▶ **Présentation de l'exercice**
Pourriez-vous transcrire intégralement et mot pour mot l'extrait consacré à la zaïrianisation ?

▶ **Extrait de page**
# # #

Le Blog de Charles Kabuya

L’EXPERIENCE ZAÏROISE : 2. LA ZAÏRIANISATION

 

Dans un premier volet de ce qui est convenu d’appeler « l’Expérience zaïroise » sous le régime du président Mobutu, j’avais évoqué dans un précédent article la politique dite de « l’authenticité » africaine qui avait été initiée dans le domaine culturel.

 

Mais au plan économique le pouvoir initiera également une nouvelle politique qui est considérée par beaucoup d’économistes comme l’acte qui fut à la base de la déliquescence des infrastructures économiques héritées de la colonisation belge et qui fut aussi à l’origine de la régression dans plusieurs secteurs, comme l’industrie, l’agriculture ou encore l’élevage. Cette politique partait d’un postulat au demeurant noble, car il s’agissait de « zaïrianiser » les moyens de production qui étaient entre les mains des opérateurs économiques expatriés. Elle découlait, elle-même, d’un processus de nationalisations qui avait eu lieu auparavant dans le secteur minier.

 

A cause de l’impact majeur qu’elle a eu sur le secteur économique du pays et des bouleversements qu’elle a causés sur le plan socio-politique, cette expérience de « zaïrianisation » de l’économie mérite d’être rappelée à notre mémoire, au moment où l’économie de la RDC est à la croisée des chemins pour son développement.

# # #

▶ **Éléments issus d'un jeu de données**
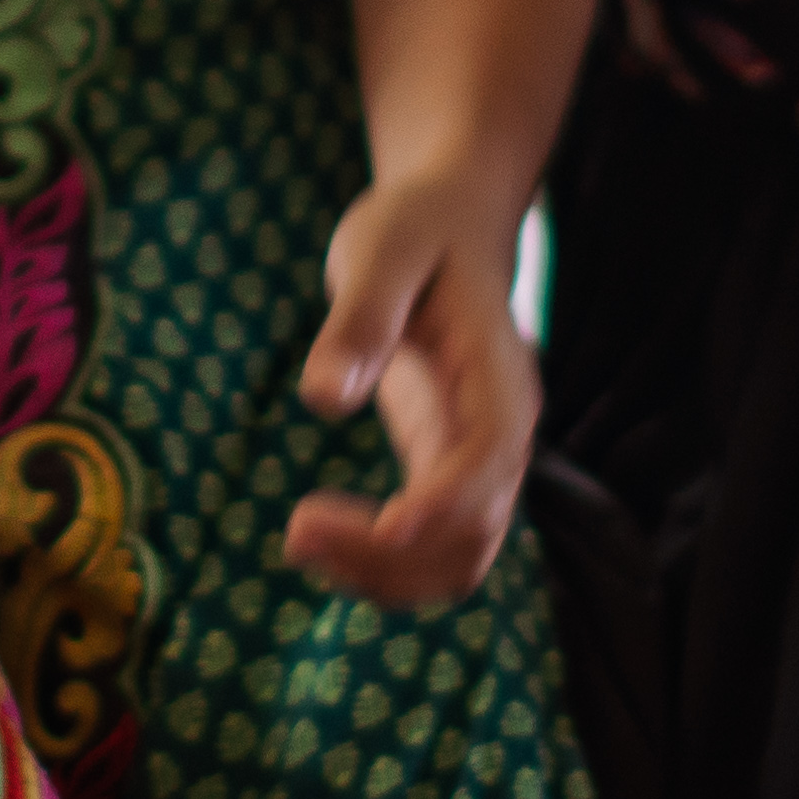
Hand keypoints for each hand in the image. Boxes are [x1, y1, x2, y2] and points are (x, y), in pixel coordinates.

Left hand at [280, 165, 537, 606]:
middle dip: (392, 552)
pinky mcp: (446, 472)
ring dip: (385, 575)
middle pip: (474, 530)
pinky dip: (381, 566)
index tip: (386, 524)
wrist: (448, 224)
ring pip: (458, 559)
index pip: (493, 455)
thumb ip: (358, 319)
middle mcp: (502, 429)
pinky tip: (315, 539)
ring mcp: (479, 460)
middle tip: (296, 531)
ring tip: (298, 542)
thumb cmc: (415, 228)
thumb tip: (323, 400)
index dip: (448, 500)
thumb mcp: (381, 250)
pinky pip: (431, 548)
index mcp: (497, 372)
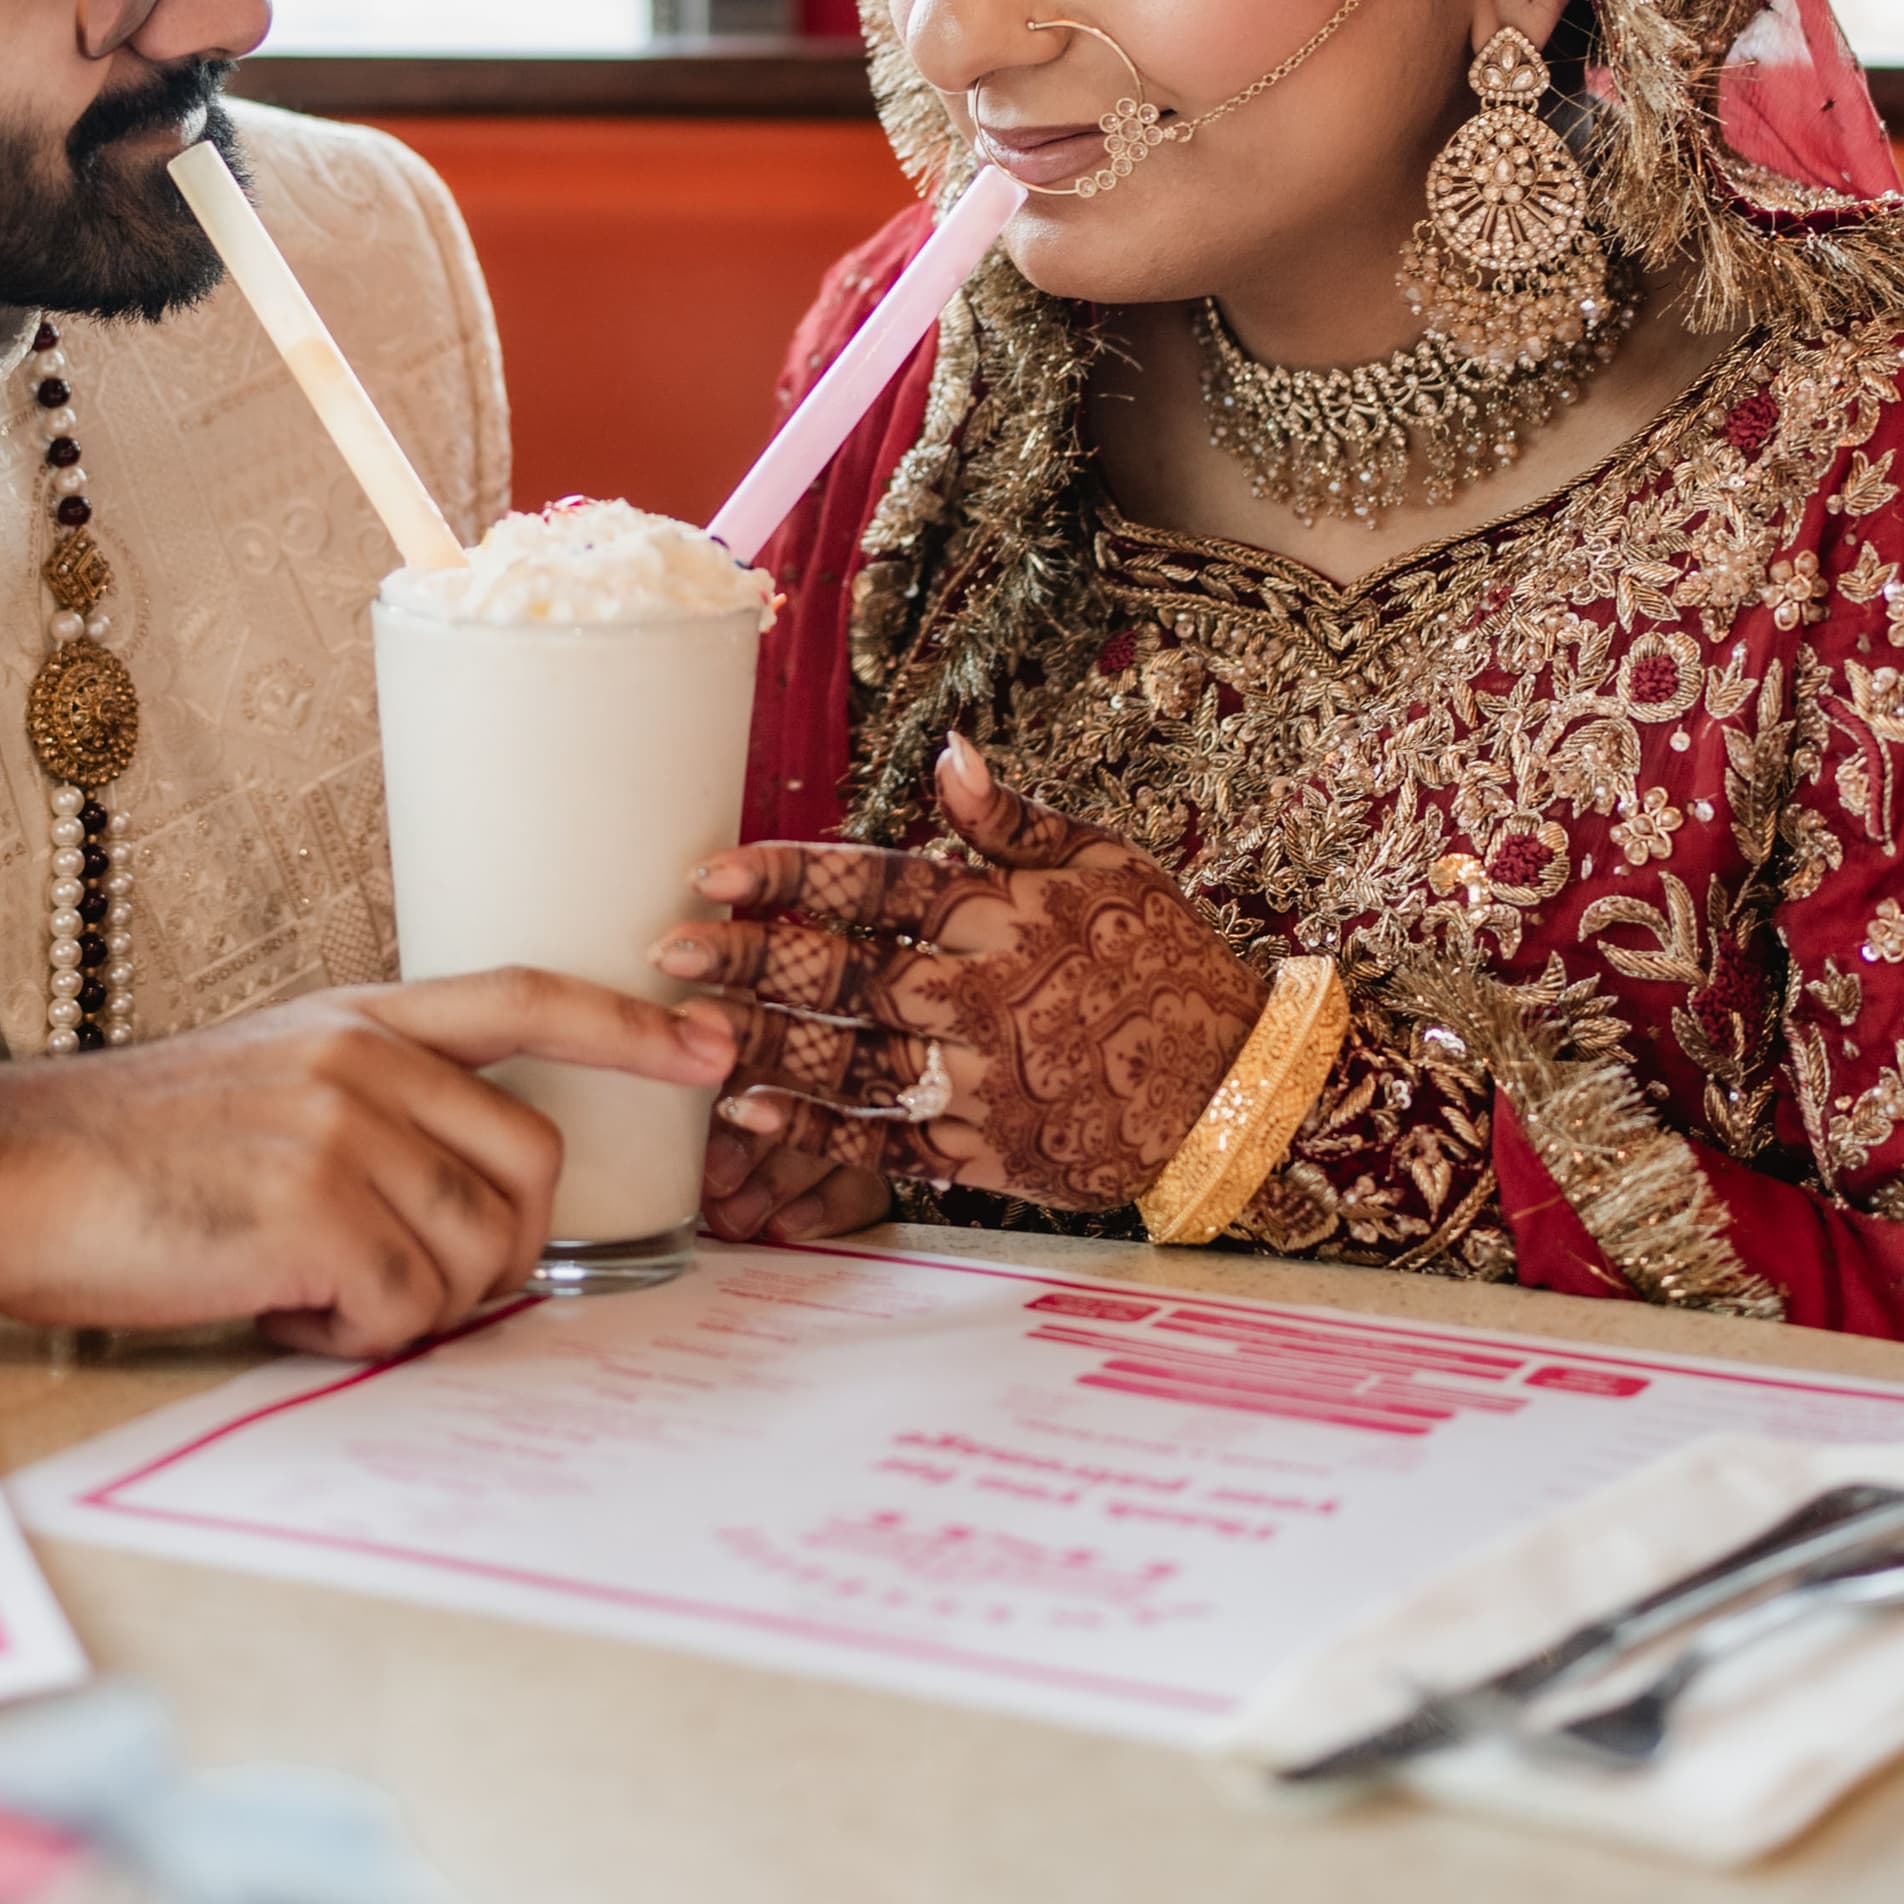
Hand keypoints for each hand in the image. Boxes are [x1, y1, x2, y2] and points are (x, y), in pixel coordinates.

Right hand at [0, 974, 729, 1361]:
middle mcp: (364, 1058)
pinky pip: (404, 1313)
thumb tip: (460, 1209)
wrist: (3, 1171)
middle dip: (494, 1255)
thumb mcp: (260, 1081)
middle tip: (391, 1285)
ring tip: (301, 1287)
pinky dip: (350, 1338)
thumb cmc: (122, 1155)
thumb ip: (366, 1111)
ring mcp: (342, 1127)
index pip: (524, 996)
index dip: (628, 1027)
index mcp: (355, 1017)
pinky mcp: (313, 1207)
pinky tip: (273, 1307)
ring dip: (406, 1307)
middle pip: (528, 1172)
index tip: (711, 1049)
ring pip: (472, 1259)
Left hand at [663, 736, 1270, 1224]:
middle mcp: (982, 994)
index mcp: (1004, 913)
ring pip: (844, 1059)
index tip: (712, 871)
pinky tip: (746, 1110)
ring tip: (681, 1027)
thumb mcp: (1108, 865)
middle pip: (842, 973)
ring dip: (759, 1043)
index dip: (788, 876)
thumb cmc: (1170, 963)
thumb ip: (1014, 820)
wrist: (1238, 1089)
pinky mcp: (985, 1150)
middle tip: (665, 948)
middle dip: (747, 960)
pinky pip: (879, 1139)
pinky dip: (810, 1129)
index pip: (875, 882)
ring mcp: (981, 1079)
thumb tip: (946, 754)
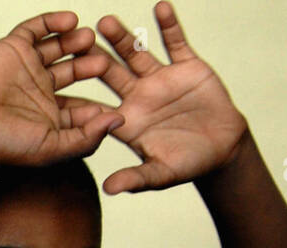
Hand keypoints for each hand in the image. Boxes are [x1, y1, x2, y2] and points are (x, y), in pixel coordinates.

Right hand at [0, 11, 122, 165]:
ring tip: (88, 38)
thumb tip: (119, 120)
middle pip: (75, 72)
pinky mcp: (14, 48)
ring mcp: (27, 68)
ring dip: (76, 41)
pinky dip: (54, 21)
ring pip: (59, 48)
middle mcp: (40, 91)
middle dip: (92, 66)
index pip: (82, 107)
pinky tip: (70, 21)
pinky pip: (37, 28)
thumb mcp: (52, 149)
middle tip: (104, 62)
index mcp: (48, 118)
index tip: (117, 103)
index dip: (99, 104)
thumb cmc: (1, 141)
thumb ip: (87, 138)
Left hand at [87, 2, 247, 192]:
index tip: (63, 82)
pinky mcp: (186, 66)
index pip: (98, 105)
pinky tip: (160, 7)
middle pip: (111, 73)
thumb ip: (136, 178)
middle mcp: (137, 95)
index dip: (82, 94)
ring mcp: (160, 78)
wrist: (222, 148)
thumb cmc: (187, 164)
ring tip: (106, 21)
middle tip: (76, 40)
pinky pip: (176, 43)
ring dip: (123, 37)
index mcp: (125, 119)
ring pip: (137, 53)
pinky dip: (169, 26)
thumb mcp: (161, 173)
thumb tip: (109, 190)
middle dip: (95, 57)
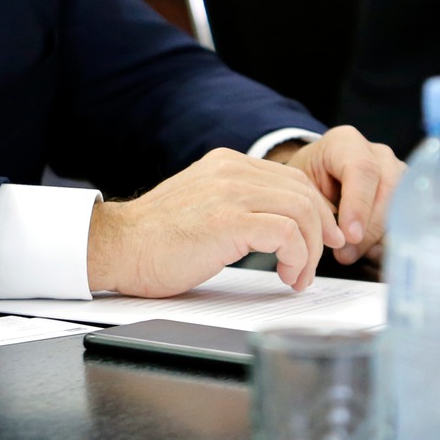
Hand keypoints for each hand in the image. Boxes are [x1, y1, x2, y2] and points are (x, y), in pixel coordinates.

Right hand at [85, 149, 342, 297]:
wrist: (118, 247)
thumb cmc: (155, 240)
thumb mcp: (204, 205)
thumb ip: (236, 203)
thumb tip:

# # #

▶ **Réponse à l'exercice**
Le Blog de Charles Kabuya

L’EXPERIENCE ZAÏROISE : 2. LA ZAÏRIANISATION

 

Dans un premier volet de ce qui est convenu d’appeler « l’Expérience zaïroise » sous le régime du président Mobutu, j’avais évoqué dans un précédent article la politique dite de « l’authenticité » africaine qui avait été initiée dans le domaine culturel.

 

Mais au plan économique le pouvoir initiera également une nouvelle politique qui est considérée par beaucoup d’économistes comme l’acte qui fut à la base de la déliquescence des infrastructures économiques héritées de la colonisation belge et qui fut aussi à l’origine de la régression dans plusieurs secteurs, comme l’industrie, l’agriculture ou encore l’élevage. Cette politique partait d’un postulat au demeurant noble, car il s’agissait de « zaïrianiser » les moyens de production qui étaient entre les mains des opérateurs économiques expatriés. Elle découlait, elle-même, d’un processus de nationalisations qui avait eu lieu auparavant dans le secteur minier.

 

A cause de l’impact majeur qu’elle a eu sur le secteur économique du pays et des bouleversements qu’elle a causés sur le plan socio-politique, cette expérience de « zaïrianisation » de l’économie mérite d’être rappelée à notre mémoire, au moment où l’économie de la RDC est à la croisée des chemins pour son développement.